A beta-lactone related to lactacystin induces neurite outgrowth in a neuroblastoma cell line and inhibits cell cycle progression in an osteosarcoma cell line.

Abstract

Lactacystin, a microbial natural product, induces neurite outgrowth in Neuro 2A mouse neuroblastoma cells and inhibits progression of synchronized Neuro 2A cells and MG-63 human osteosarcoma cells beyond the G1 phase of the cell cycle. A related beta-lactone, clasto-lactacystin beta-lactone, formally the product of elimination of N-acetylcysteine from lactacystin, is also active, whereas the corresponding clastolactacystin dihydroxy acid is completely inactive. Structural analogs of lactacystin altered only in the N-acetylcysteine moiety are active, while structural or stereochemical modifications of the gamma-lactam ring or the hydroxyisobutyl group lead to partial or complete loss of activity. The inactive compounds do not antagonize the effects of lactacystin in either neurite outgrowth or cell cycle progression assays.

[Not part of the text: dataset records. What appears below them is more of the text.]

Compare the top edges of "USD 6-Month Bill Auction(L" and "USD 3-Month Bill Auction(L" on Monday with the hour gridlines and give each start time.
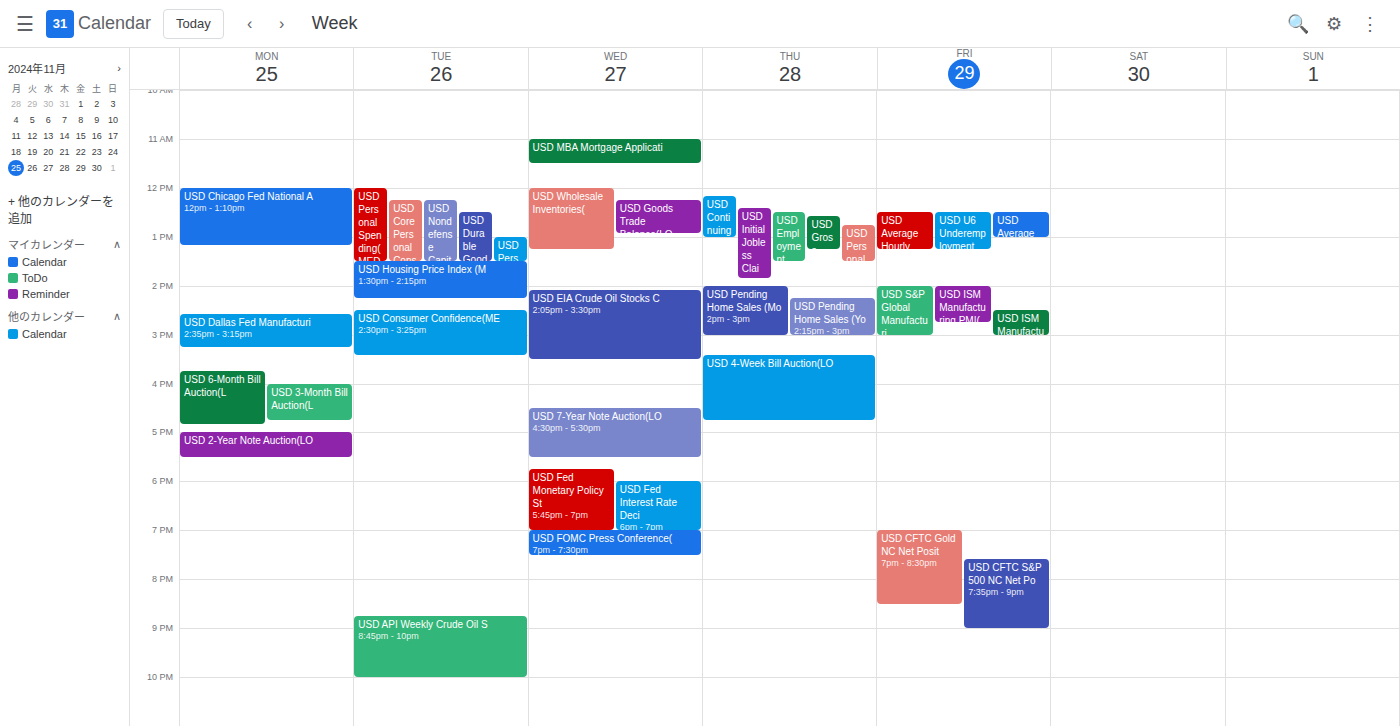
"USD 6-Month Bill Auction(L": 3:45 PM, neither: three quarters of the way from the 3 PM line to the 4 PM line. "USD 3-Month Bill Auction(L": 4:00 PM, exactly on the 4 PM line.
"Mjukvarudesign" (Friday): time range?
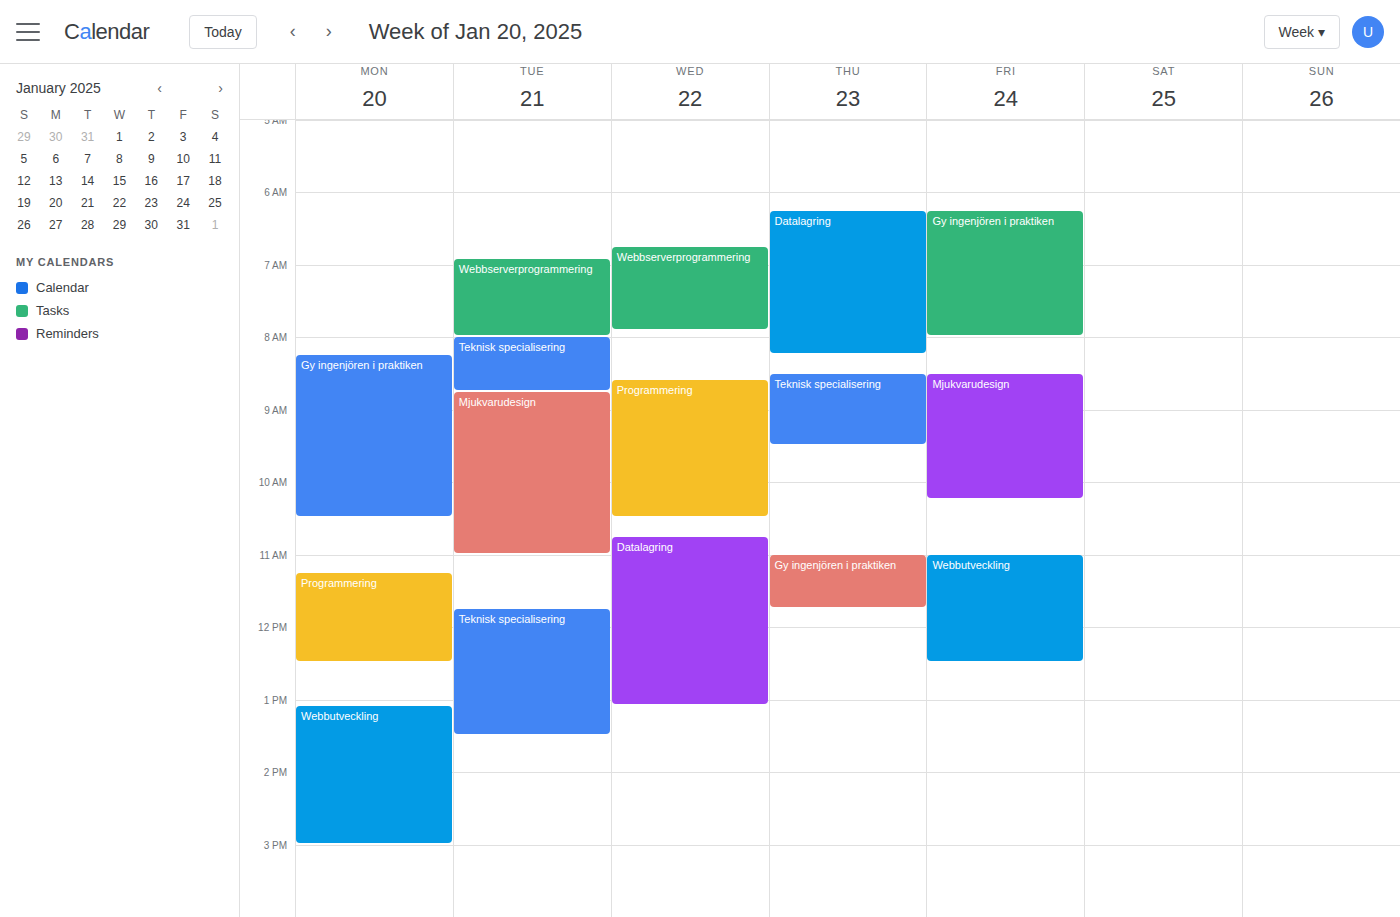
8:30 AM to 10:15 AM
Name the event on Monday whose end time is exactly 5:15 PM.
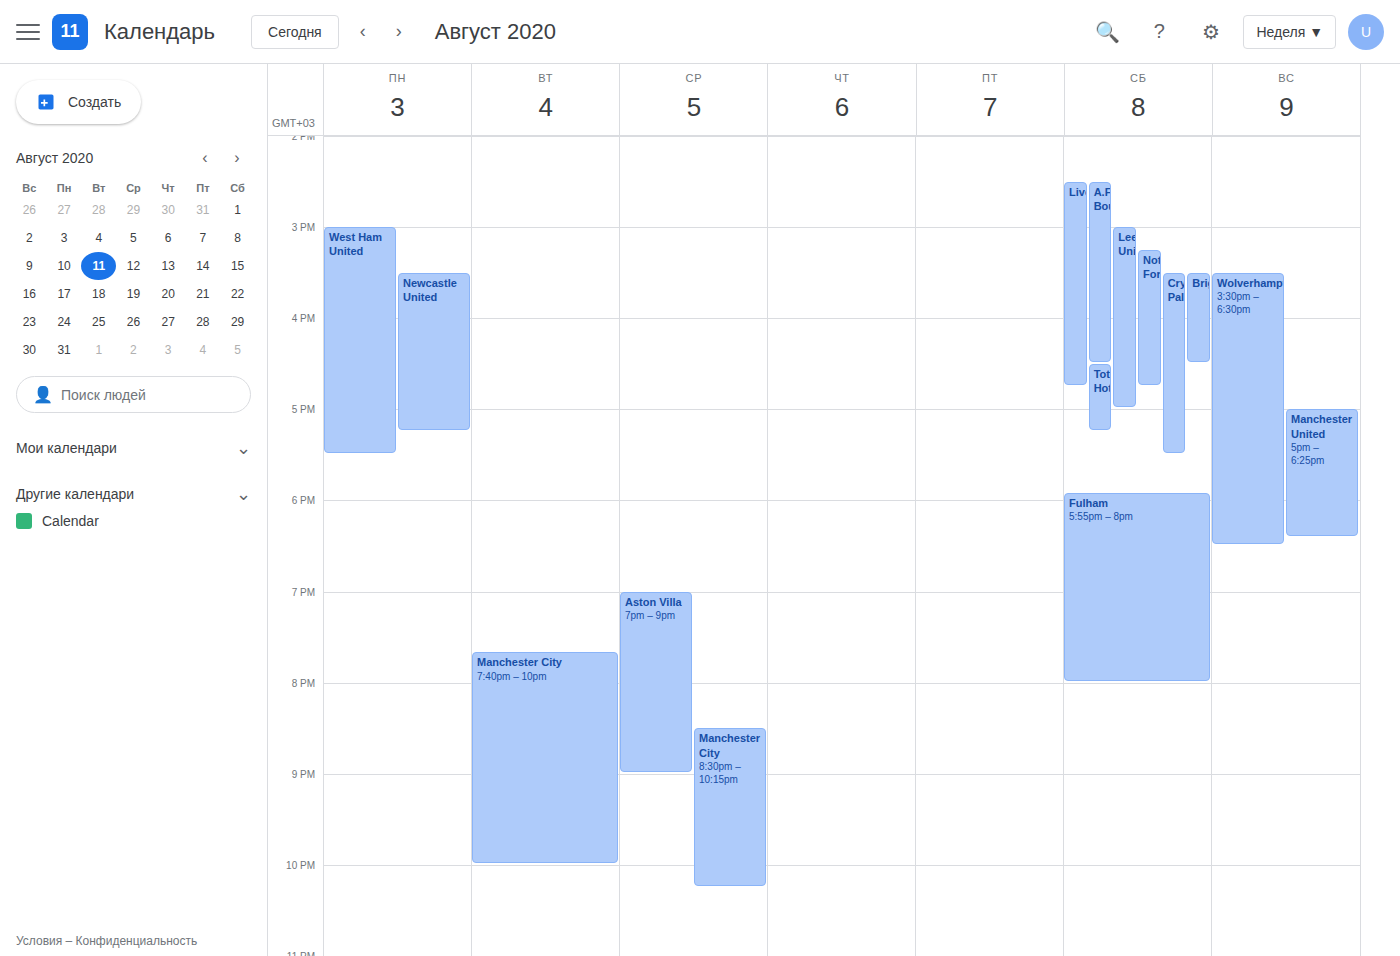
"Newcastle United"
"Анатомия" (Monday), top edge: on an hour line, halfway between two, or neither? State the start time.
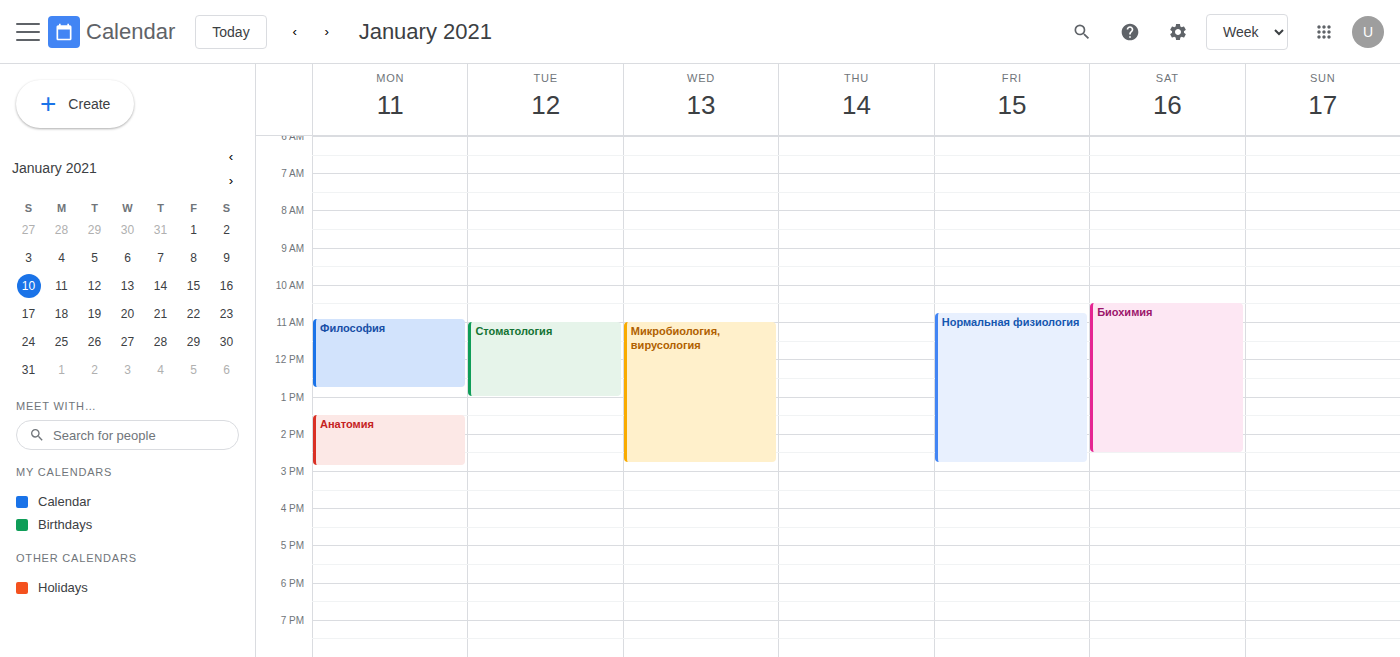
1:30 PM -- halfway between the 1 PM and 2 PM lines.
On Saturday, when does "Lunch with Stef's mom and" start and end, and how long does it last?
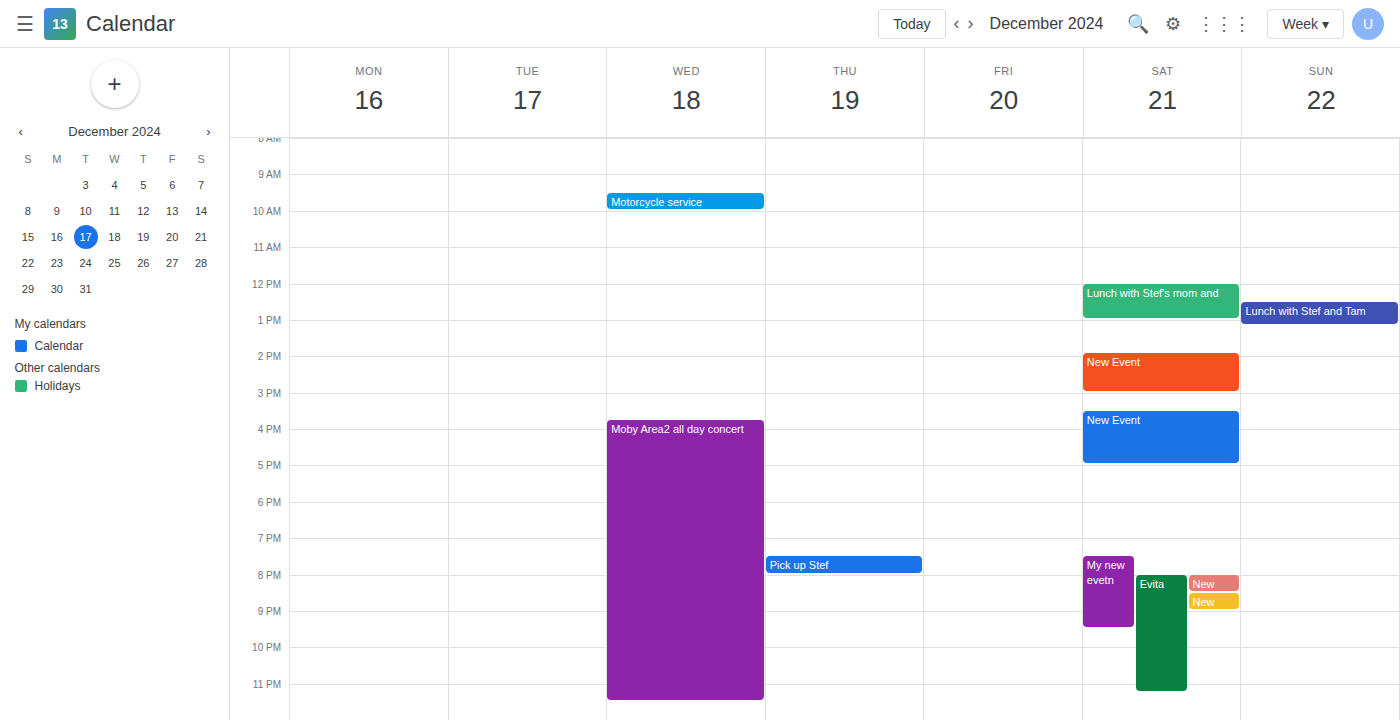
12:00 to 13:00, 1 hour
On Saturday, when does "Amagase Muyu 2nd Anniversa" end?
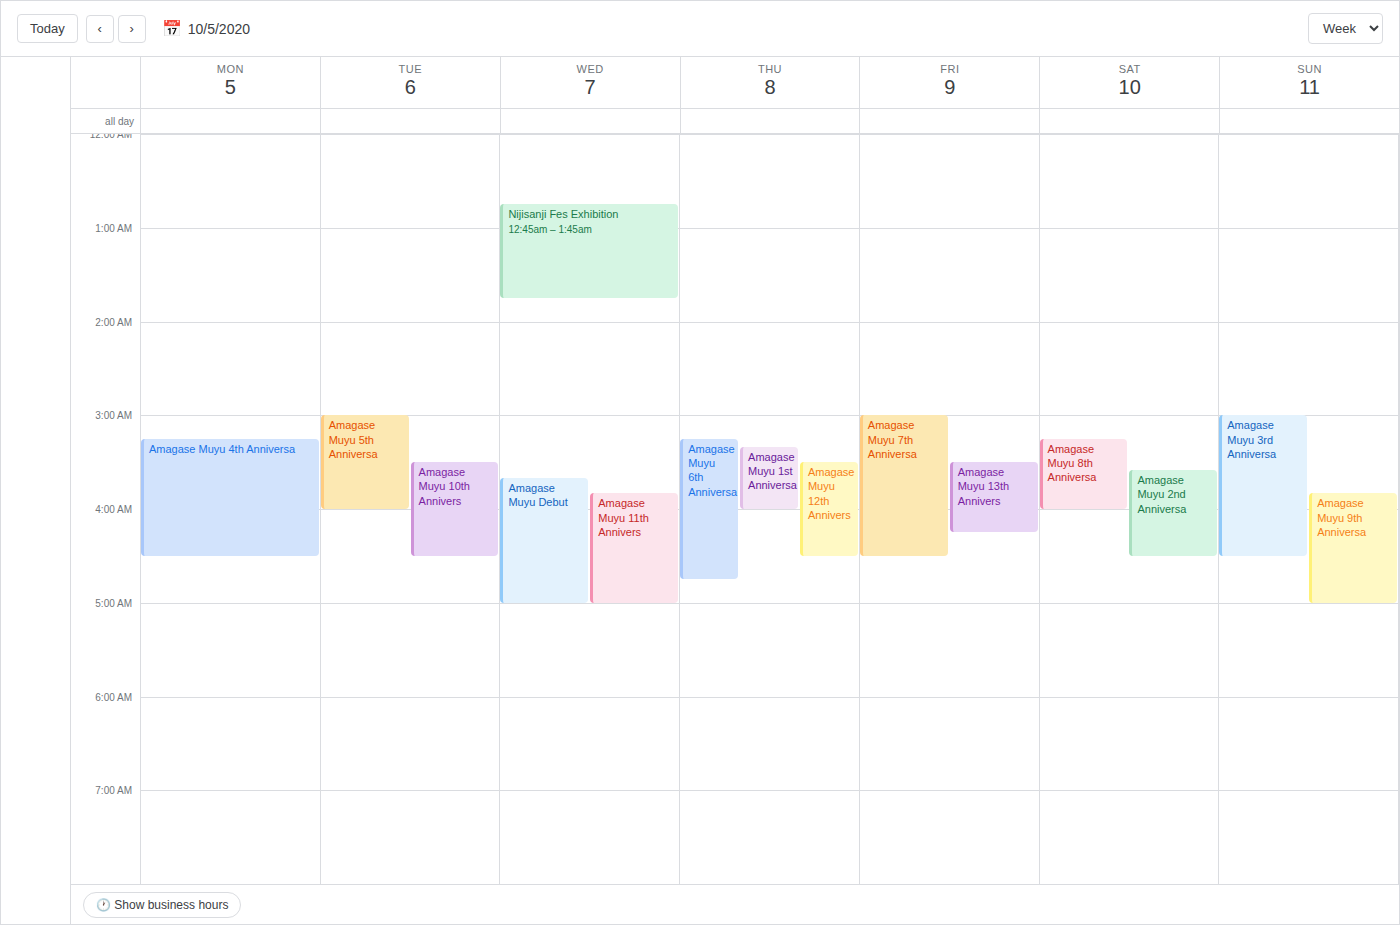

The response to lactacystin involves induction of a predominantly bipolar morphology that is maximal 16-32 h after treatment and is distinct from the response to several other treatments that result in morphological differentiation. Neurite outgrowth in response to lactacystin appears to be dependent upon microtubule assembly, actin polymerization, and de novo protein synthesis. The observed structure-activity relationships suggest that lactacystin and its related beta-lactone may act via acylation of one or more relevant target molecule(s) in the cell.